Sedangkan bagi perkebunan sawit yang tidak memiliki IUP atau tidak sesuai dengan RTRW, akan diproses menggunakan Pasal 110B UU Cipta Kerja. Meski begitu nasib keberlanjutan kegiatan usaha akan ditentukan menurut jenis fungsi kawasan hutan di mana kegiatan usaha terbangun.

Progres "Pengampunan" Menggunakan Pasal 110A

Sejauh ini, dalam pelaksanaan penyelesaian kegiatan usaha ilegal dalam kawasan hutan menggunakan Pasal 110A, sejumlah perusahaan telah mendapatkan "pengampunan" dari KLHK, berupa penerbitan surat keputusan (SK) penetapan batas areal pelepasan kawasan hutan.

Dalam paparannya, KLHK menyebut sudah ada 24 unit perusahaan yang telah mendapatkan pelepasan kawasan hutan seluas 87.275,93 hektare, yakni 21 unit berada di Kalimantan Tengah, 2 unit berada di Kalimantan Selatan dan 1 unit di Kalimantan Timur.

Selain 24 perusahaan yang telah mendapatkan "pengampunan", KLHK juga tengah melakukan proses verifikasi terhadap 6 subjek hukum dengan luas 6.751,16 hektare. Dari 6 subjek hukum ini, 4 di antaranya telah selesai diverifikasi dan telah dihitung besaran PSDH-DR yang dikenakan.

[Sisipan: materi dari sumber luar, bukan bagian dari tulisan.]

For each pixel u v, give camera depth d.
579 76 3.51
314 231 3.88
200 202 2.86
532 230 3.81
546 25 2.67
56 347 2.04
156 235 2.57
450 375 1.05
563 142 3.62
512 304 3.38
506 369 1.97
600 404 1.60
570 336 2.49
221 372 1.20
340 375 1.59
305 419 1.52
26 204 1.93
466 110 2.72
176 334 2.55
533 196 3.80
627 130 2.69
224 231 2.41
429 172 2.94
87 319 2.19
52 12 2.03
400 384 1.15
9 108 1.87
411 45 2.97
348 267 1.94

Kemudian, KLHK juga telah menerima permohonan proses pelengkapan persyaratan perubahan peruntukan hutan yang disodorkan oleh 19 subjek hukum dengan total luas 60.212,25 hektare. 19 subjek hukum ini seluruhnya merupakan korporasi perkebunan sawit, yang berada di Kalimantan Tengah, Kalimantan Selatan dan Kalimantan Timur.

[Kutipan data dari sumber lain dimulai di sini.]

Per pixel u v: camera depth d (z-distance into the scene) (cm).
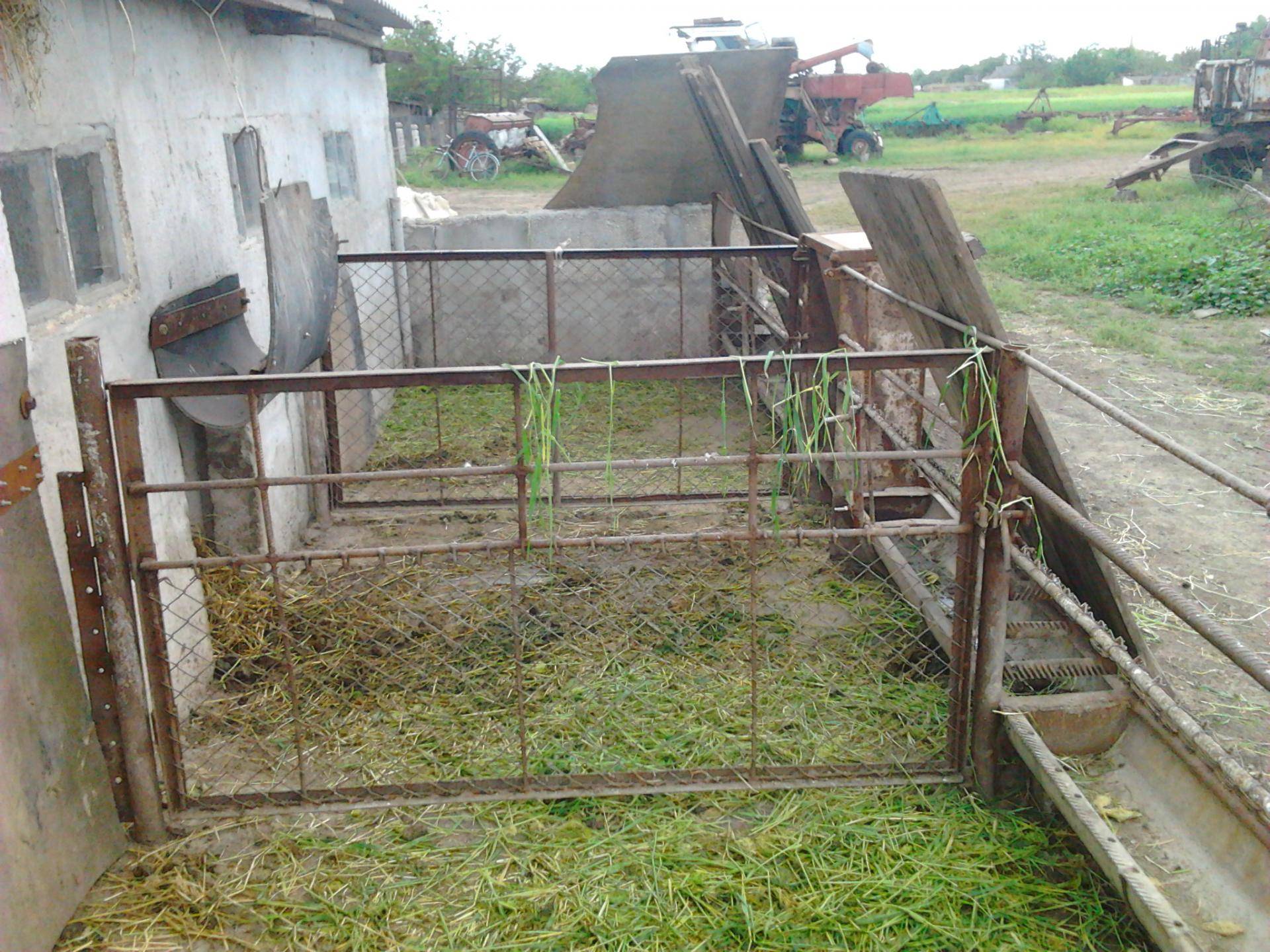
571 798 334
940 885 295
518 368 295
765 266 691
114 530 291
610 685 404
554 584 492
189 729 386
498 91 3625
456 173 2644
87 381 280
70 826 285
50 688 279
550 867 305
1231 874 274
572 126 3497
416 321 897
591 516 586
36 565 276
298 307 436
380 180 815
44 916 269
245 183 518
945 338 368
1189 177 2119
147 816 313
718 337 876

Dalam paparannya, terhadap kegiatan terbangun sebelum UUCK yang berproses PP 104 Tahun 2015 dan diproses selanjutnya dengan Pasal 110A dan PP 24 Tahun 2021, KLHK mengklaim telah melakukan penyelesaian sebanyak 57 subyek hukum, dengan pembayaran PSDH DR dengan total senilai Rp17.827.661.820 dan USD8.848.988,214 (total Rp141.713.496.816,--asumsi 1USD = Rp14.000).

"Jadi 110A ini telah berjalan dan bergulir terus untuk semua subjek hukum untuk diverifikasi untuk dikenakan PSDH DR baru dia dapat SK pelepasan," terang Bambang.